## [Task details]
Please, without the pictures, restate every entry exactly.

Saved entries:
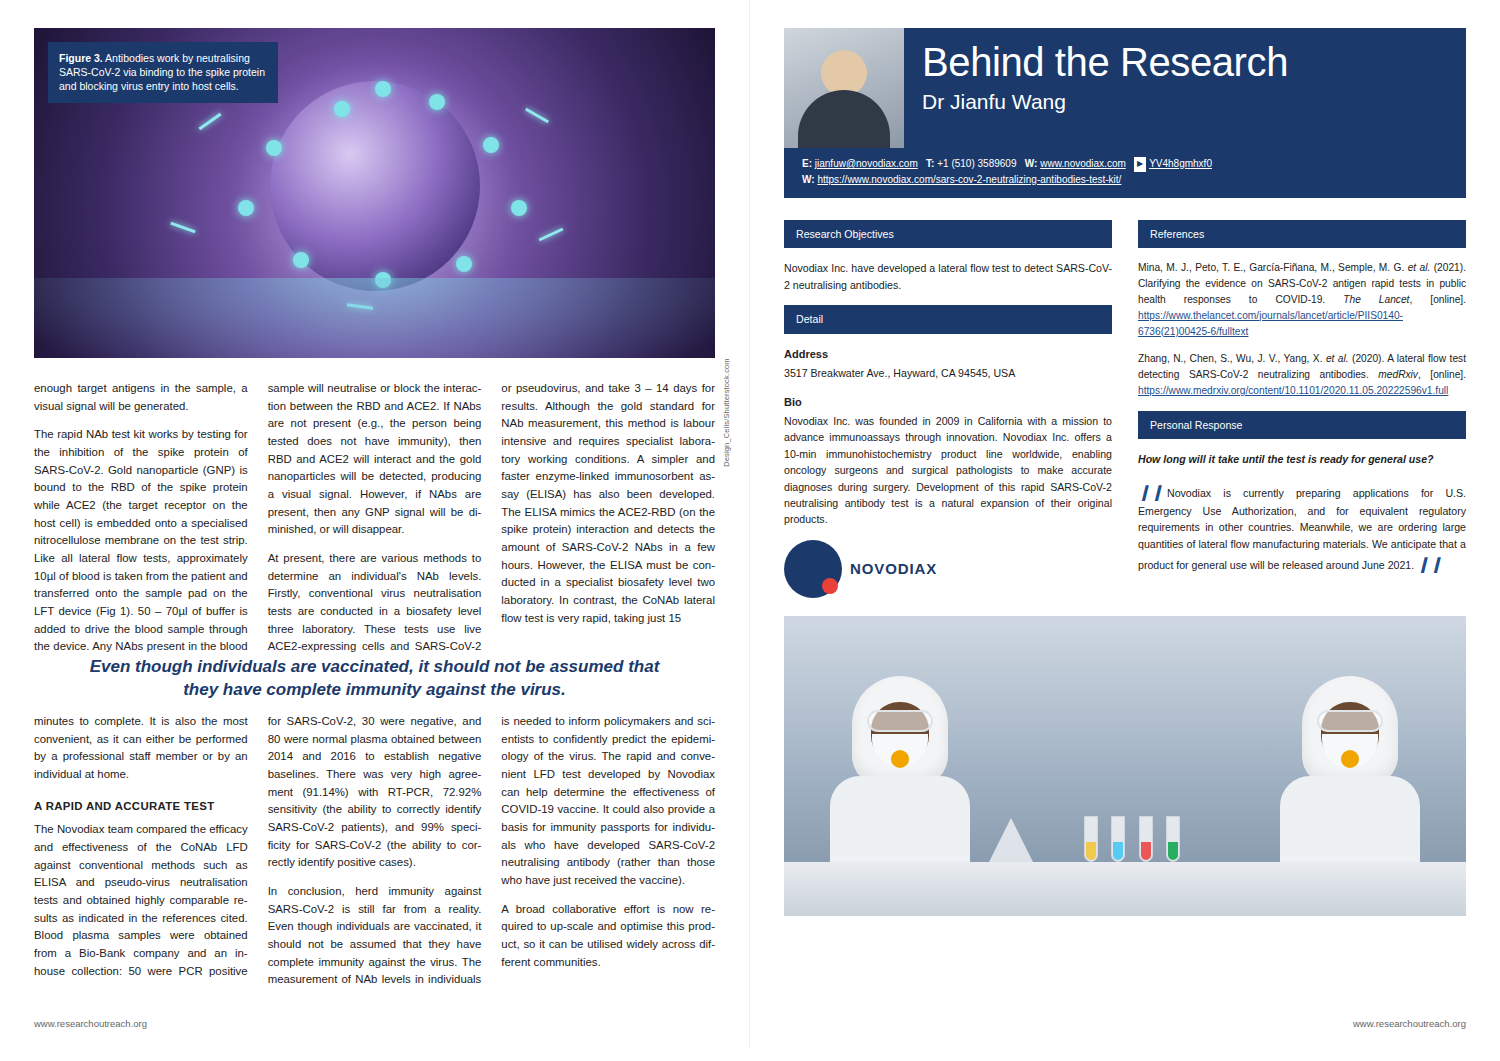Figure 3. Antibodies work by neutralising SARS-CoV-2 via binding to the spike protein and blocking virus entry into host cells.
Design_Cells/Shutterstock.com
enough target antigens in the sample, a visual signal will be generated.
The rapid NAb test kit works by testing for the inhibition of the spike protein of SARS-CoV-2. Gold nanoparticle (GNP) is bound to the RBD of the spike protein while ACE2 (the target receptor on the host cell) is embedded onto a specialised nitrocellulose membrane on the test strip. Like all lateral flow tests, approximately 10µl of blood is taken from the patient and transferred onto the sample pad on the LFT device (Fig 1). 50 – 70µl of buffer is added to drive the blood sample through the device. Any NAbs present in the blood sample will neutralise or block the interaction between the RBD and ACE2. If NAbs are not present (e.g., the person being tested does not have immunity), then RBD and ACE2 will interact and the gold nanoparticles will be detected, producing a visual signal. However, if NAbs are present, then any GNP signal will be diminished, or will disappear.
At present, there are various methods to determine an individual's NAb levels. Firstly, conventional virus neutralisation tests are conducted in a biosafety level three laboratory. These tests use live ACE2-expressing cells and SARS-CoV-2 or pseudovirus, and take 3 – 14 days for results. Although the gold standard for NAb measurement, this method is labour intensive and requires specialist laboratory working conditions. A simpler and faster enzyme-linked immunosorbent assay (ELISA) has also been developed. The ELISA mimics the ACE2-RBD (on the spike protein) interaction and detects the amount of SARS-CoV-2 NAbs in a few hours. However, the ELISA must be conducted in a specialist biosafety level two laboratory. In contrast, the CoNAb lateral flow test is very rapid, taking just 15
Even though individuals are vaccinated, it should not be assumed that they have complete immunity against the virus.
minutes to complete. It is also the most convenient, as it can either be performed by a professional staff member or by an individual at home.
A rapid and accurate test
The Novodiax team compared the efficacy and effectiveness of the CoNAb LFD against conventional methods such as ELISA and pseudo-virus neutralisation tests and obtained highly comparable results as indicated in the references cited. Blood plasma samples were obtained from a Bio-Bank company and an in-house collection: 50 were PCR positive for SARS-CoV-2, 30 were negative, and 80 were normal plasma obtained between 2014 and 2016 to establish negative baselines. There was very high agreement (91.14%) with RT-PCR, 72.92% sensitivity (the ability to correctly identify SARS-CoV-2 patients), and 99% specificity for SARS-CoV-2 (the ability to correctly identify positive cases).
In conclusion, herd immunity against SARS-CoV-2 is still far from a reality. Even though individuals are vaccinated, it should not be assumed that they have complete immunity against the virus. The measurement of NAb levels in individuals is needed to inform policymakers and scientists to confidently predict the epidemiology of the virus. The rapid and convenient LFD test developed by Novodiax can help determine the effectiveness of COVID-19 vaccine. It could also provide a basis for immunity passports for individuals who have developed SARS-CoV-2 neutralising antibody (rather than those who have just received the vaccine).
A broad collaborative effort is now required to up-scale and optimise this product, so it can be utilised widely across different communities.
www.researchoutreach.org
Behind the Research
Dr Jianfu Wang
E: jianfuw@novodiax.com T: +1 (510) 3589609 W: www.novodiax.com ▶YV4h8gmhxf0
W: https://www.novodiax.com/sars-cov-2-neutralizing-antibodies-test-kit/
Research Objectives
Novodiax Inc. have developed a lateral flow test to detect SARS-CoV-2 neutralising antibodies.
Detail
Address
3517 Breakwater Ave., Hayward, CA 94545, USA
Bio
Novodiax Inc. was founded in 2009 in California with a mission to advance immunoassays through innovation. Novodiax Inc. offers a 10-min immunohistochemistry product line worldwide, enabling oncology surgeons and surgical pathologists to make accurate diagnoses during surgery. Development of this rapid SARS-CoV-2 neutralising antibody test is a natural expansion of their original products.
NOVODIAX
References
Mina, M. J., Peto, T. E., García-Fiñana, M., Semple, M. G. et al. (2021). Clarifying the evidence on SARS-CoV-2 antigen rapid tests in public health responses to COVID-19. The Lancet, [online]. https://www.thelancet.com/journals/lancet/article/PIIS0140-6736(21)00425-6/fulltext
Zhang, N., Chen, S., Wu, J. V., Yang, X. et al. (2020). A lateral flow test detecting SARS-CoV-2 neutralizing antibodies. medRxiv, [online]. https://www.medrxiv.org/content/10.1101/2020.11.05.20222596v1.full
Personal Response
How long will it take until the test is ready for general use?
❙❙Novodiax is currently preparing applications for U.S. Emergency Use Authorization, and for equivalent regulatory requirements in other countries. Meanwhile, we are ordering large quantities of lateral flow manufacturing materials. We anticipate that a product for general use will be released around June 2021.❙❙
www.researchoutreach.org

## [Completed task]
Figure 3. Antibodies work by neutralising SARS-CoV-2 via binding to the spike protein and blocking virus entry into host cells.
Design_Cells/Shutterstock.com
enough target antigens in the sample, a visual signal will be generated.
The rapid NAb test kit works by testing for the inhibition of the spike protein of SARS-CoV-2. Gold nanoparticle (GNP) is bound to the RBD of the spike protein while ACE2 (the target receptor on the host cell) is embedded onto a specialised nitrocellulose membrane on the test strip. Like all lateral flow tests, approximately 10µl of blood is taken from the patient and transferred onto the sample pad on the LFT device (Fig 1). 50 – 70µl of buffer is added to drive the blood sample through the device. Any NAbs present in the blood sample will neutralise or block the interaction between the RBD and ACE2. If NAbs are not present (e.g., the person being tested does not have immunity), then RBD and ACE2 will interact and the gold nanoparticles will be detected, producing a visual signal. However, if NAbs are present, then any GNP signal will be diminished, or will disappear.
At present, there are various methods to determine an individual's NAb levels. Firstly, conventional virus neutralisation tests are conducted in a biosafety level three laboratory. These tests use live ACE2-expressing cells and SARS-CoV-2 or pseudovirus, and take 3 – 14 days for results. Although the gold standard for NAb measurement, this method is labour intensive and requires specialist laboratory working conditions. A simpler and faster enzyme-linked immunosorbent assay (ELISA) has also been developed. The ELISA mimics the ACE2-RBD (on the spike protein) interaction and detects the amount of SARS-CoV-2 NAbs in a few hours. However, the ELISA must be conducted in a specialist biosafety level two laboratory. In contrast, the CoNAb lateral flow test is very rapid, taking just 15
Even though individuals are vaccinated, it should not be assumed that they have complete immunity against the virus.
minutes to complete. It is also the most convenient, as it can either be performed by a professional staff member or by an individual at home.
A rapid and accurate test
The Novodiax team compared the efficacy and effectiveness of the CoNAb LFD against conventional methods such as ELISA and pseudo-virus neutralisation tests and obtained highly comparable results as indicated in the references cited. Blood plasma samples were obtained from a Bio-Bank company and an in-house collection: 50 were PCR positive for SARS-CoV-2, 30 were negative, and 80 were normal plasma obtained between 2014 and 2016 to establish negative baselines. There was very high agreement (91.14%) with RT-PCR, 72.92% sensitivity (the ability to correctly identify SARS-CoV-2 patients), and 99% specificity for SARS-CoV-2 (the ability to correctly identify positive cases).
In conclusion, herd immunity against SARS-CoV-2 is still far from a reality. Even though individuals are vaccinated, it should not be assumed that they have complete immunity against the virus. The measurement of NAb levels in individuals is needed to inform policymakers and scientists to confidently predict the epidemiology of the virus. The rapid and convenient LFD test developed by Novodiax can help determine the effectiveness of COVID-19 vaccine. It could also provide a basis for immunity passports for individuals who have developed SARS-CoV-2 neutralising antibody (rather than those who have just received the vaccine).
A broad collaborative effort is now required to up-scale and optimise this product, so it can be utilised widely across different communities.
www.researchoutreach.org
Behind the Research
Dr Jianfu Wang
E: jianfuw@novodiax.com T: +1 (510) 3589609 W: www.novodiax.com ▶YV4h8gmhxf0
W: https://www.novodiax.com/sars-cov-2-neutralizing-antibodies-test-kit/
Research Objectives
Novodiax Inc. have developed a lateral flow test to detect SARS-CoV-2 neutralising antibodies.
Detail
Address
3517 Breakwater Ave., Hayward, CA 94545, USA
Bio
Novodiax Inc. was founded in 2009 in California with a mission to advance immunoassays through innovation. Novodiax Inc. offers a 10-min immunohistochemistry product line worldwide, enabling oncology surgeons and surgical pathologists to make accurate diagnoses during surgery. Development of this rapid SARS-CoV-2 neutralising antibody test is a natural expansion of their original products.
NOVODIAX
References
Mina, M. J., Peto, T. E., García-Fiñana, M., Semple, M. G. et al. (2021). Clarifying the evidence on SARS-CoV-2 antigen rapid tests in public health responses to COVID-19. The Lancet, [online]. https://www.thelancet.com/journals/lancet/article/PIIS0140-6736(21)00425-6/fulltext
Zhang, N., Chen, S., Wu, J. V., Yang, X. et al. (2020). A lateral flow test detecting SARS-CoV-2 neutralizing antibodies. medRxiv, [online]. https://www.medrxiv.org/content/10.1101/2020.11.05.20222596v1.full
Personal Response
How long will it take until the test is ready for general use?
❙❙Novodiax is currently preparing applications for U.S. Emergency Use Authorization, and for equivalent regulatory requirements in other countries. Meanwhile, we are ordering large quantities of lateral flow manufacturing materials. We anticipate that a product for general use will be released around June 2021.❙❙
www.researchoutreach.org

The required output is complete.